That’s what this book is. A confluence.
In researching the seventeenth century broadly, as an amateur, I came across—“discovered,” as you may have it—John Aubrey, a personage new to me, but well-known to others, hilarious and charming, maybe a bit dotty, maybe a bit dodgy, maybe more scientific than we think. There is more to say about him, but for now I’ll just note it was through John Aubrey that I found Lady Margaret Long.

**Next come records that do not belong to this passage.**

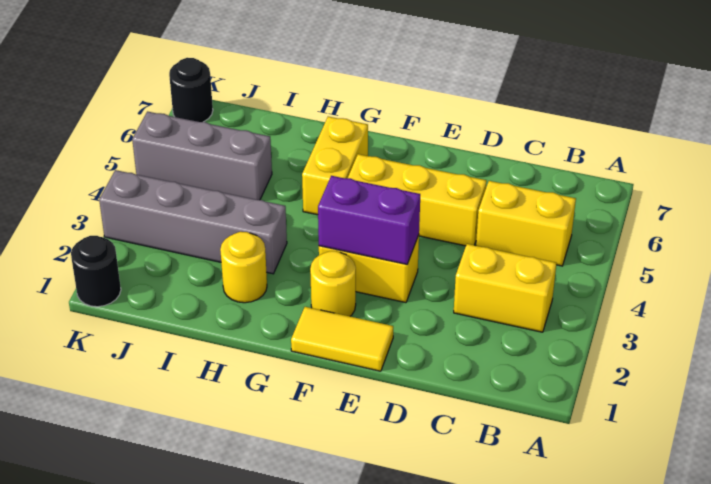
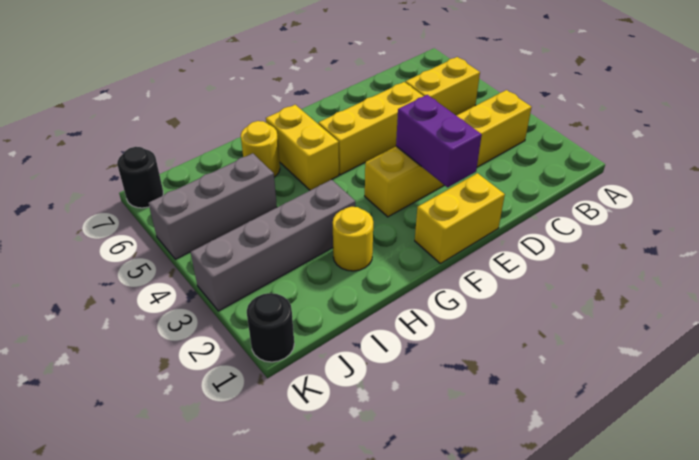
yellow tile E1:F1 level 1 -> yellow brick E1:F1 level 1
purple brick E3:F3 level 2 -> purple brick E2:E3 level 2
yellow round brick F2 level 1 -> yellow round brick H6 level 1

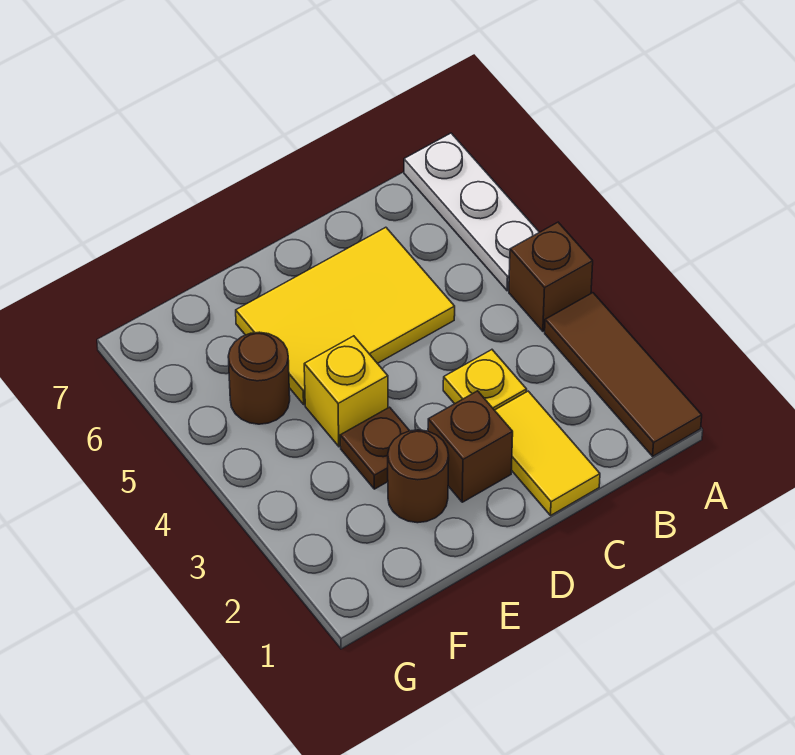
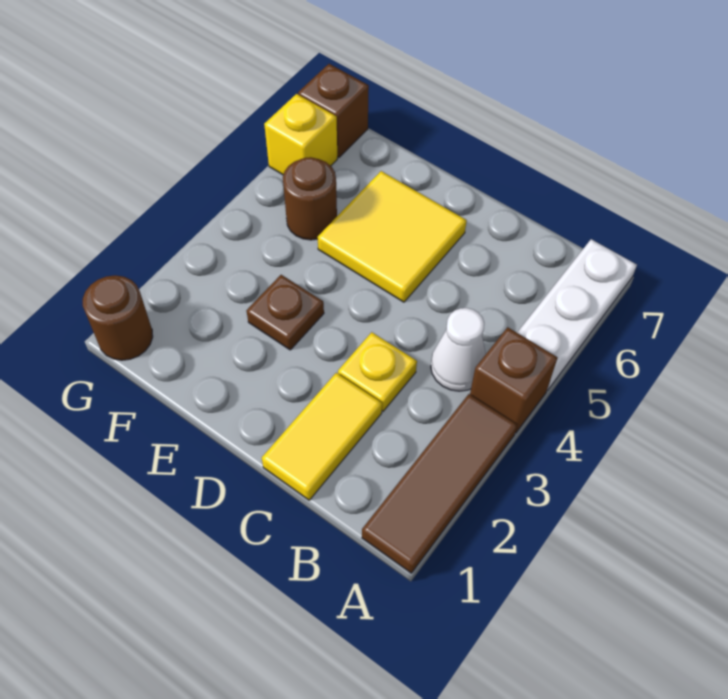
none -> white cone B4 level 1
yellow tile C5:E6 level 1 -> yellow tile D5:E6 level 1
brown brick D2 level 1 -> brown brick G7 level 1
brown round brick E2 level 1 -> brown round brick G1 level 1
yellow brick E4 level 1 -> yellow brick G6 level 1

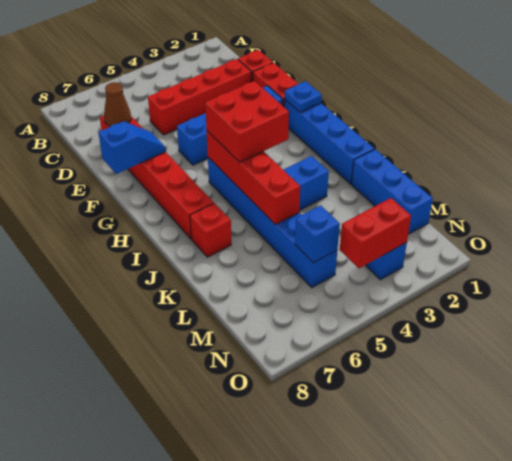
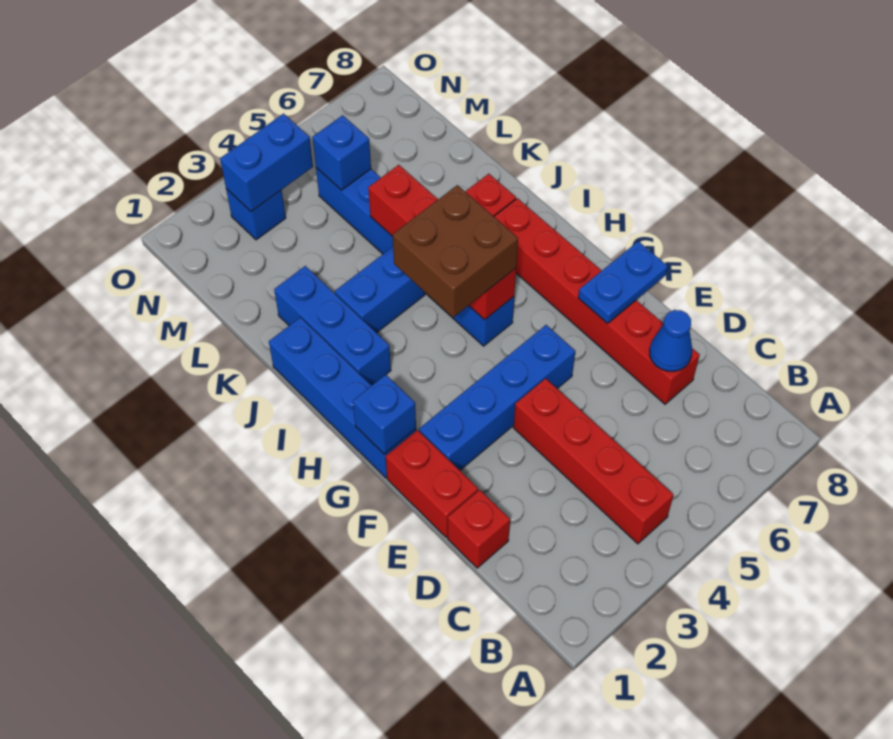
red brick D2:D5 level 1 -> red brick B4:E4 level 1
brown cone D7 level 2 -> blue cone D7 level 2
blue slope F7:F8 level 2 top 8 -> blue plate F7:F8 level 2
blue plate G1 level 2 -> blue brick G1 level 2
red brick H4:I5 level 3 -> brown brick H4:I5 level 3
blue brick K1:M1 level 1 -> blue brick I2:K2 level 1
red brick N3:N4 level 2 -> blue brick N3:N4 level 2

Lady Margaret Long was (and still is) counted a very minor figure in the annals of seventeenth-century Britain, not having published poetry or memoir of note, not having made scientific discoveries, having been, in fact, in her various theories of natural phenomena, quite wrong. She was classed an imitator of the Countess of Pembroke, which she consciously was, modelling herself upon the learned Mary Sidney. A correspondent of gardener and collector John Tradescant, she was in dialogue with many of the men who would later make up the Royal Society. Her fine collection of eggs was purchased by Elias Ashmole, after he had taken possession of Tradescant’s Ark and turned it into a museum (named after himself, not Tradescant; the present-day Ashmolean Museum, if properly named, would be the Tradescantian Museum, but glory goes to the donor, not the collector).
Minor figures are, to me, the most interesting, because aren’t most of us minor characters? And aren’t we interesting? We are. I assert this over and over. We are. Ordinary, weird.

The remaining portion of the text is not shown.